The districts could offer multiple tracks just as a charter school could, assuming they play by the same rules. This would change to a true competitive model where the best programs would rise and the bad ones would go away. The winners here would be the districts, but more importantly students and families, which I believe is the goal, in spite of recent legislation in California.
Yes, many districts run online programs. But the major distinction here is that with this idea, the districts could enroll students from outside their boundaries. Not all charter schools would survive under this scenario, but the good ones would thrive.
Idea #2: Establish an independent chartering board
Ok, so this one is courtesy of my co-founder and isn't really my idea, but I've thought about it a lot lately. Idea #2 would eliminate districts as the primary charter approving entities and add a new, universal entity - a charter authorizing board. This board would provide fair analysis and approvals/denials based on merit, not politics. In many states this is already happening, and it eliminates the utter silliness of charter schools being forced to go to districts - potential competitors - for authorizations.
Districts could still have the option of approving charters, but the primary source would be the newly created board. Because of California's massive population size these chartering boards could be at the county or regional level. Charter schools would petition this independent entity directly, not only after being denied elsewhere. This entity wouldn't be directly associated with the county offices of education. This is notable because as it currently stands, after school districts deny charter petitions - which happens most of the time - the petition can then be submitted to the county office of education, which then usually summarily denies it based on the fact it trusts the school district denied for good reasons. Even if it didn't.
As a side note, the bigger the school district, the more resources they have to find fault with charter petitions, and the more prepared they are for any legal challenges. In fact, most districts have law firms on retainer, and after a petition is submitted, it goes to the firm. The firm then finds the "deal-killers" it's been tasked to look for, recommends denial, and the district is more than happy to do accept that legal guidance. Because really, why would Walmart want to approve the business license of a local upstart retailer? This is the primary reason new charter schools seek authorization from smaller school districts...because it's really the only realistic way to do it in California.
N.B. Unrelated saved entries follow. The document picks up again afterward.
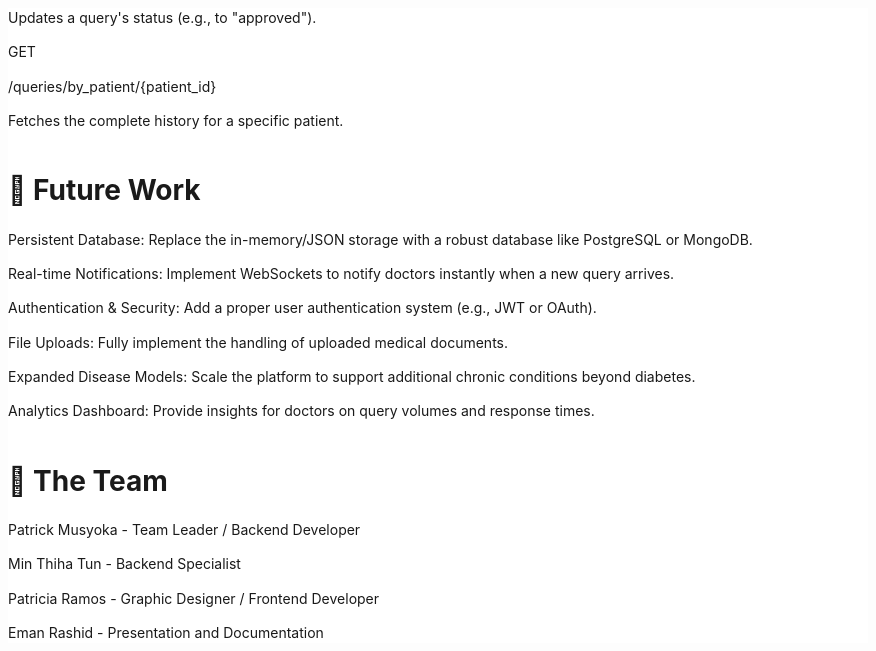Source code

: Updates a query's status (e.g., to "approved").

GET

/queries/by_patient/{patient_id}

Fetches the complete history for a specific patient.

# 🔮 Future Work
Persistent Database: Replace the in-memory/JSON storage with a robust database like PostgreSQL or MongoDB.

Real-time Notifications: Implement WebSockets to notify doctors instantly when a new query arrives.

Authentication & Security: Add a proper user authentication system (e.g., JWT or OAuth).

File Uploads: Fully implement the handling of uploaded medical documents.

Expanded Disease Models: Scale the platform to support additional chronic conditions beyond diabetes.

Analytics Dashboard: Provide insights for doctors on query volumes and response times.

# 👥 The Team
Patrick Musyoka - Team Leader / Backend Developer

Min Thiha Tun - Backend Specialist

Patricia Ramos - Graphic Designer / Frontend Developer

Eman Rashid - Presentation and Documentation
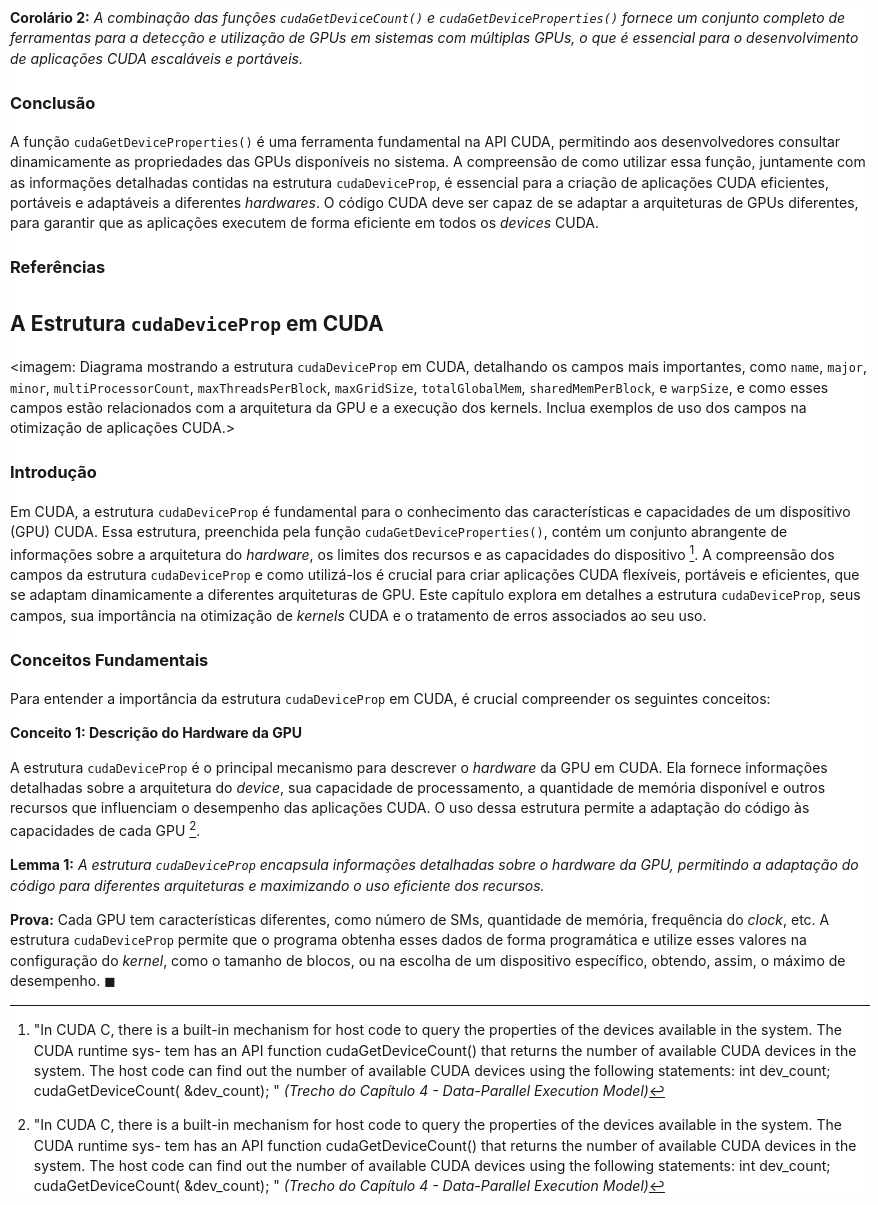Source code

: **Corolário 2:** *A combinação das funções `cudaGetDeviceCount()` e `cudaGetDeviceProperties()` fornece um conjunto completo de ferramentas para a detecção e utilização de GPUs em sistemas com múltiplas GPUs, o que é essencial para o desenvolvimento de aplicações CUDA escaláveis e portáveis.*

### Conclusão

A função `cudaGetDeviceProperties()` é uma ferramenta fundamental na API CUDA, permitindo aos desenvolvedores consultar dinamicamente as propriedades das GPUs disponíveis no sistema. A compreensão de como utilizar essa função, juntamente com as informações detalhadas contidas na estrutura `cudaDeviceProp`, é essencial para a criação de aplicações CUDA eficientes, portáveis e adaptáveis a diferentes *hardwares*. O código CUDA deve ser capaz de se adaptar a arquiteturas de GPUs diferentes, para garantir que as aplicações executem de forma eficiente em todos os *devices* CUDA.

### Referências

[^1]: "Fine-grained, data-parallel threads are the fundamental means of parallel execution in CUDA." *(Trecho do Capítulo 4 - Data-Parallel Execution Model)*

[^2]: "Recall from Chapter 3 that all CUDA threads in a grid execute the same kernel function and they rely on coordinates to distinguish themselves from each other." *(Trecho do Capítulo 4 - Data-Parallel Execution Model)*

[^3]: "In general, a grid is a 3D array of blocks¹ and each block is a 3D array of threads." *(Trecho do Capítulo 4 - Data-Parallel Execution Model)*

[^4]: "For example, in a CUDA kernel function, gridDim, blockDim, blockIdx, and threadIdx are all built-in variables." *(Trecho do Capítulo 4 - Data-Parallel Execution Model)*
[^24]: "In CUDA C, there is a built-in mechanism for host code to query the properties of the devices available in the system. The CUDA runtime sys- tem has an API function cudaGetDeviceCount() that returns the number of available CUDA devices in the system. The host code can find out the number of available CUDA devices using the following statements:  int dev_count; cudaGetDeviceCount( &dev_count); " *(Trecho do Capítulo 4 - Data-Parallel Execution Model)*

## A Estrutura `cudaDeviceProp` em CUDA

<imagem: Diagrama mostrando a estrutura `cudaDeviceProp` em CUDA, detalhando os campos mais importantes, como `name`, `major`, `minor`, `multiProcessorCount`, `maxThreadsPerBlock`, `maxGridSize`, `totalGlobalMem`, `sharedMemPerBlock`, e `warpSize`, e como esses campos estão relacionados com a arquitetura da GPU e a execução dos kernels. Inclua exemplos de uso dos campos na otimização de aplicações CUDA.>

### Introdução

Em CUDA, a estrutura `cudaDeviceProp` é fundamental para o conhecimento das características e capacidades de um dispositivo (GPU) CUDA. Essa estrutura, preenchida pela função `cudaGetDeviceProperties()`, contém um conjunto abrangente de informações sobre a arquitetura do *hardware*, os limites dos recursos e as capacidades do dispositivo [^24]. A compreensão dos campos da estrutura `cudaDeviceProp` e como utilizá-los é crucial para criar aplicações CUDA flexíveis, portáveis e eficientes, que se adaptam dinamicamente a diferentes arquiteturas de GPU. Este capítulo explora em detalhes a estrutura `cudaDeviceProp`, seus campos, sua importância na otimização de *kernels* CUDA e o tratamento de erros associados ao seu uso.

### Conceitos Fundamentais

Para entender a importância da estrutura `cudaDeviceProp` em CUDA, é crucial compreender os seguintes conceitos:

**Conceito 1: Descrição do Hardware da GPU**

A estrutura `cudaDeviceProp` é o principal mecanismo para descrever o *hardware* da GPU em CUDA. Ela fornece informações detalhadas sobre a arquitetura do *device*, sua capacidade de processamento, a quantidade de memória disponível e outros recursos que influenciam o desempenho das aplicações CUDA. O uso dessa estrutura permite a adaptação do código às capacidades de cada GPU [^24].

**Lemma 1:** *A estrutura `cudaDeviceProp` encapsula informações detalhadas sobre o hardware da GPU, permitindo a adaptação do código para diferentes arquiteturas e maximizando o uso eficiente dos recursos.*

**Prova:**
Cada GPU tem características diferentes, como número de SMs, quantidade de memória, frequência do *clock*, etc. A estrutura `cudaDeviceProp` permite que o programa obtenha esses dados de forma programática e utilize esses valores na configuração do *kernel*, como o tamanho de blocos, ou na escolha de um dispositivo específico, obtendo, assim, o máximo de desempenho. $\blacksquare$


[^21]: "This flexibility enables scalable implementations as shown in Figure 4.12, where time progresses from top to bottom. In a low-cost sys- tem with only a few execution resources, one can execute a small number of blocks at the same time; two blocks executing at a time is shown on the left side of Figure 4.12. In a high-end implementation with more execution resources, one can execute a large number of blocks at the same time; four blocks executing at a time is shown on the right side of Figure 4.12. The ability to execute the same application code at a wide range of speeds allows the production of a wide range of implementations accord- ing to the cost, power, and performance requirements of particular market segments. For example, a mobile processor may execute an application slowly but at extremely low power consumption, and a desktop processor may execute the same application at a higher speed while consuming more power. Both execute exactly the same application program with no change to the code. The ability to execute the same application code on hardware with a different number of execution resources is referred to as transpar- ent scalability, which reduces the burden on application developers and improves the usability of applications." *(Trecho do Capítulo 4 - Data-Parallel Execution Model)*
[^1]: "Fine-grained, data-parallel threads are the fundamental means of parallel execution in CUDA. As we explained in Chapter 3, launching a CUDA kernel creates a grid of threads that all execute the kernel function. That is, the kernel function specifies the C statements that are executed by each individual thread at runtime. Each thread uses a unique coordinate, or thread index, to identify the portion of the data structure to process." *(Trecho do Capítulo 4 - Data-Parallel Execution Model)*
[^2]: "Recall from Chapter 3 that all CUDA threads in a grid execute the same kernel function and they rely on coordinates to distinguish themselves from each other and to identify the appropriate portion of the data to pro- cess. These threads are organized into a two-level hierarchy: a grid con- sists of one or more blocks and each block in turn consists of one or more threads. All threads in a block share the same block index, which can be accessed as the blockIdx variable in a kernel. Each thread also has a thread index, which can be accessed as the threadIdx variable in a kernel." *(Trecho do Capítulo 4 - Data-Parallel Execution Model)*
[^25]:  "As the name suggests, the field dev_prop.maxThreadsPerBlock gives the maximal number of threads allowed in a block in the queried device." *(Trecho do Capítulo 4 - Data-Parallel Execution Model)*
Another side note: allowing districts to retain the status of being authorizing entities would provide a continued channel for collaboration between school districts and charters. At Method, we partner with hundreds of schools and districts to help their students catch up or get ahead (students aren't concurrently enrolled, of course).
Introducing the independent chartering board would provide a fair and non-political conduit for well-planned charters to get authorized. This is a win for charters, and again, of course, students and families.
These solutions provide a balanced, market-driven approach to preserving what I consider to be the civil right of school choice while helping both school districts and charters thrive. It won't solve for fraud and dishonesty - which occurs at the charter school and school district levels and has been in the news a lot lately - but it would provide a means to eliminate the bad operators and reward those who focus on students and quality school experience. It could also help in eliminating the adversarial relationship between charter and districts by consistently maintaining focus where it should be - on the student.